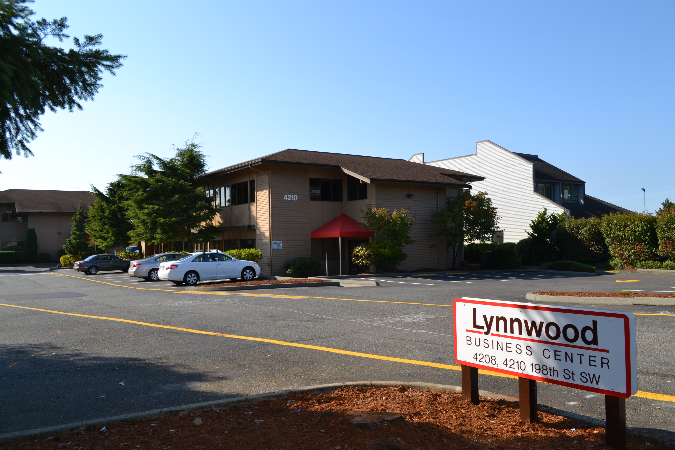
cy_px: 225
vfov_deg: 47.9
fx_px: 506
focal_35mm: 27
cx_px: 338
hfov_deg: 67.4
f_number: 8
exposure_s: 1/200
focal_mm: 18
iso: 100
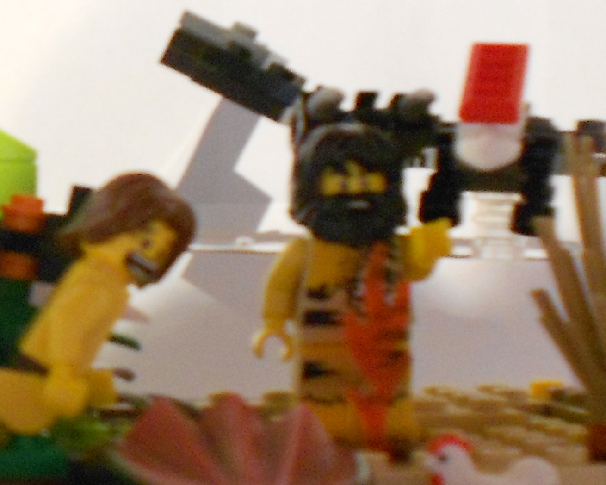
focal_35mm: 103
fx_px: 1847
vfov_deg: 14.9
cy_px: 386
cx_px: -72
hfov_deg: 17.9
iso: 400
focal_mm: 5.8
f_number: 3.6
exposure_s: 1/6
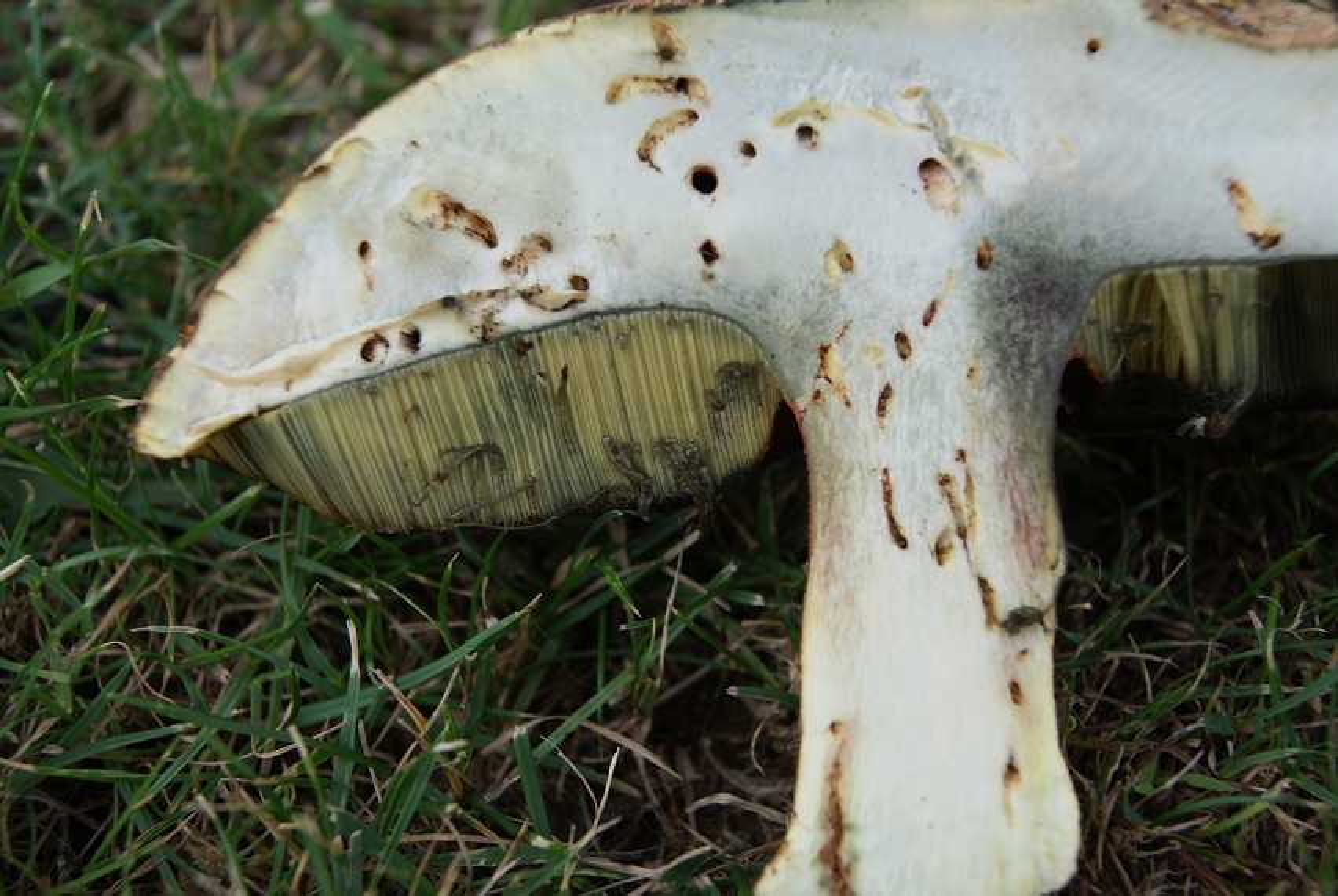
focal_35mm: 45
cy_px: 448
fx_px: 1675
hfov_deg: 43.5
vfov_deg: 30.0
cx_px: 669
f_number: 5
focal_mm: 30
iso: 100
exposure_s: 1/50
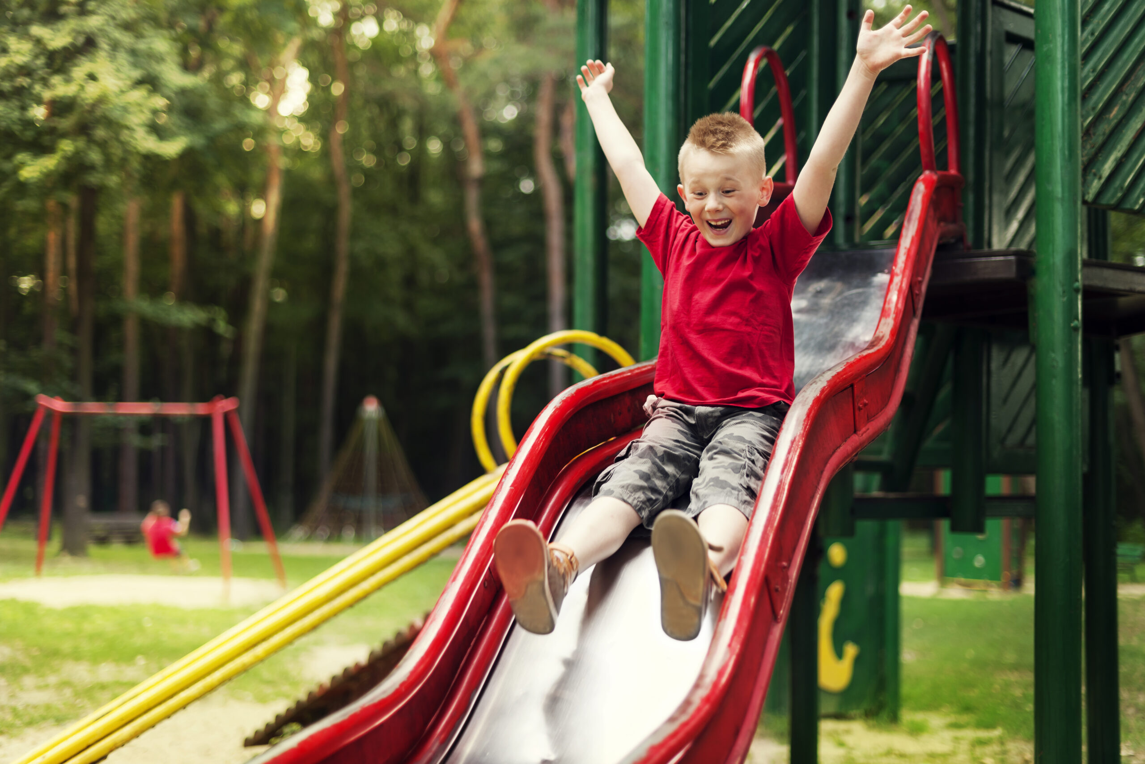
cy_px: 382
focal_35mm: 50
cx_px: 572
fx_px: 1590
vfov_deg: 27.0
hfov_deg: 39.6
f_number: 2
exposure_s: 1/250
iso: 100
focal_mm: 50
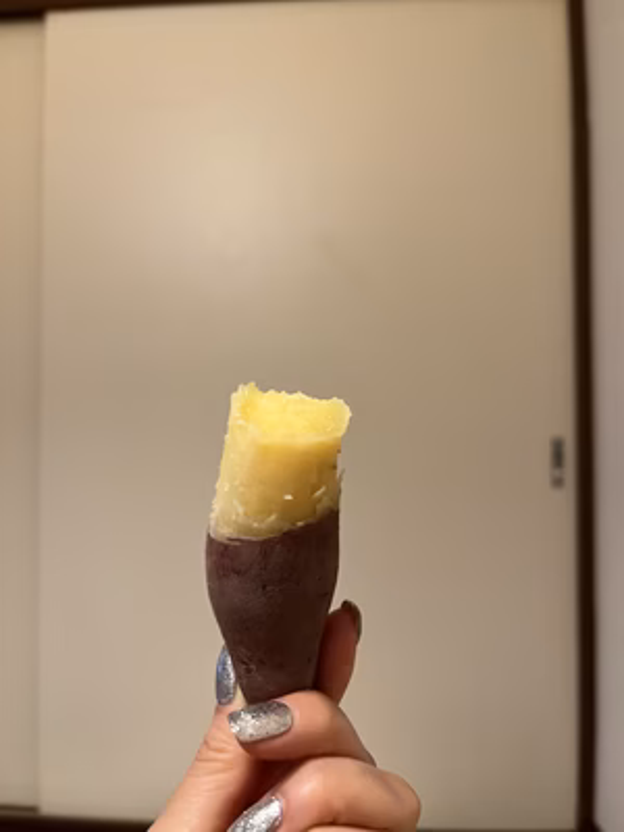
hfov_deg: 53.1
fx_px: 625
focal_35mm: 26
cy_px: 416
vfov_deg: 67.3
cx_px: 312
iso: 400
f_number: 1.6
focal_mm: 5.1
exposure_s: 1/50
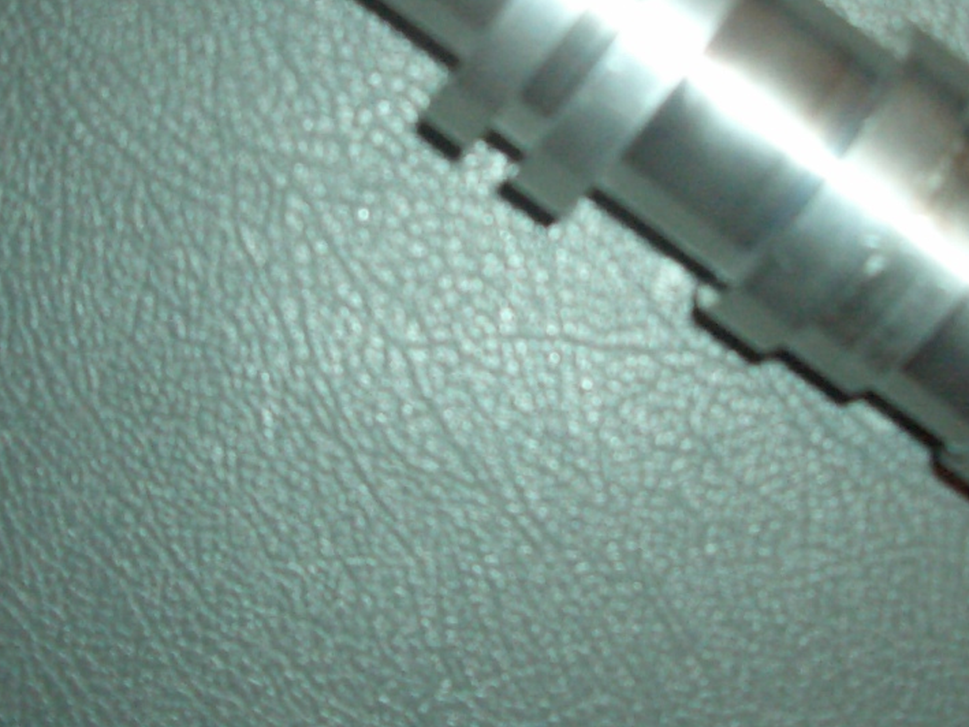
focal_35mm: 79
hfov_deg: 24.7
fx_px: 2212
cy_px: 30
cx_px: 590
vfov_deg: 18.3
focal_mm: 5.8
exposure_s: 1/60
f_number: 2.6
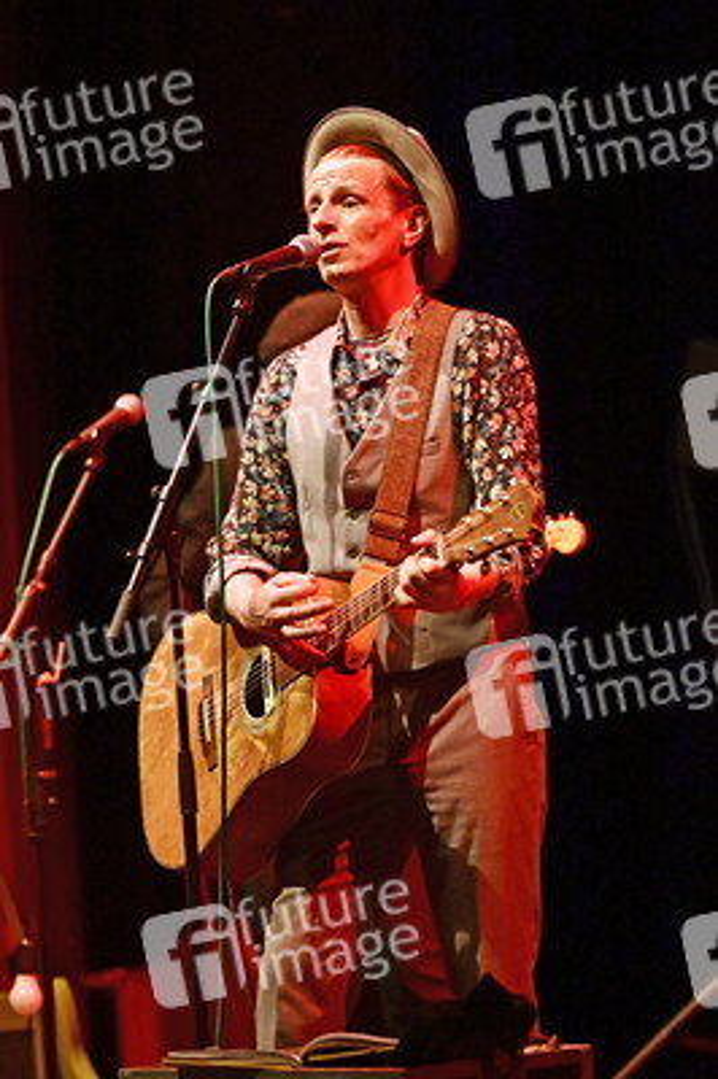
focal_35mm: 200
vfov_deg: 10.3
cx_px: 359
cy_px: 540
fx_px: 5993
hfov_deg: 6.9
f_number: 3.2
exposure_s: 1/200
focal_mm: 200
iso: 10000
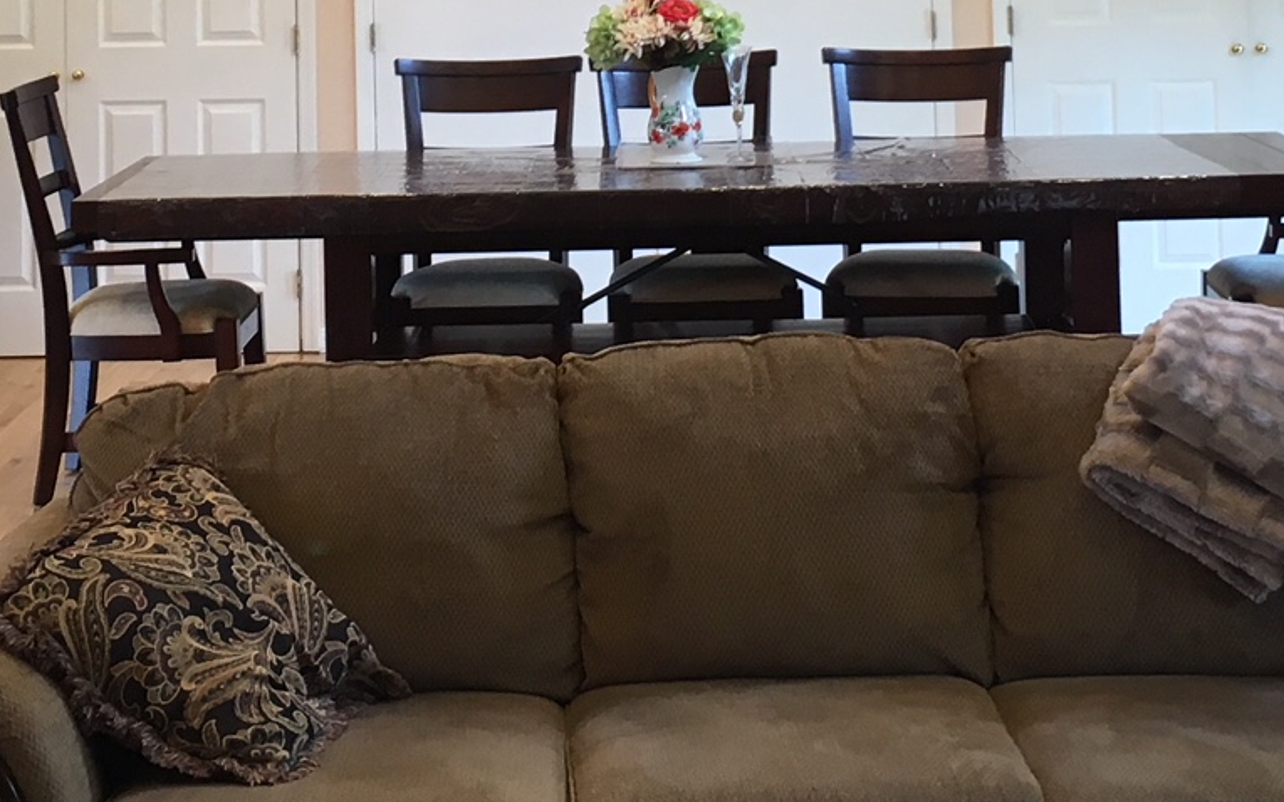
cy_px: -240
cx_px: 551
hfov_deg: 25.5
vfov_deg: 15.4
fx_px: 2834
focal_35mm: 81
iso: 50
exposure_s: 1/30
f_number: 2.2
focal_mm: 4.15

→ **Problem statement**:
Return the whole of the material above exactly, with no picture carried over.

→ **Output**:
cy_px: 225
vfov_deg: 47.9
fx_px: 506
focal_35mm: 27
cx_px: 338
hfov_deg: 67.4
f_number: 8
exposure_s: 1/200
focal_mm: 18
iso: 100
focal_35mm: 103
fx_px: 1847
vfov_deg: 14.9
cy_px: 386
cx_px: -72
hfov_deg: 17.9
iso: 400
focal_mm: 5.8
f_number: 3.6
exposure_s: 1/6
focal_35mm: 45
cy_px: 448
fx_px: 1675
hfov_deg: 43.5
vfov_deg: 30.0
cx_px: 669
f_number: 5
focal_mm: 30
iso: 100
exposure_s: 1/50
cy_px: 382
focal_35mm: 50
cx_px: 572
fx_px: 1590
vfov_deg: 27.0
hfov_deg: 39.6
f_number: 2
exposure_s: 1/250
iso: 100
focal_mm: 50
hfov_deg: 53.1
fx_px: 625
focal_35mm: 26
cy_px: 416
vfov_deg: 67.3
cx_px: 312
iso: 400
f_number: 1.6
focal_mm: 5.1
exposure_s: 1/50
focal_35mm: 79
hfov_deg: 24.7
fx_px: 2212
cy_px: 30
cx_px: 590
vfov_deg: 18.3
focal_mm: 5.8
exposure_s: 1/60
f_number: 2.6
focal_35mm: 200
vfov_deg: 10.3
cx_px: 359
cy_px: 540
fx_px: 5993
hfov_deg: 6.9
f_number: 3.2
exposure_s: 1/200
focal_mm: 200
iso: 10000
cy_px: -240
cx_px: 551
hfov_deg: 25.5
vfov_deg: 15.4
fx_px: 2834
focal_35mm: 81
iso: 50
exposure_s: 1/30
f_number: 2.2
focal_mm: 4.15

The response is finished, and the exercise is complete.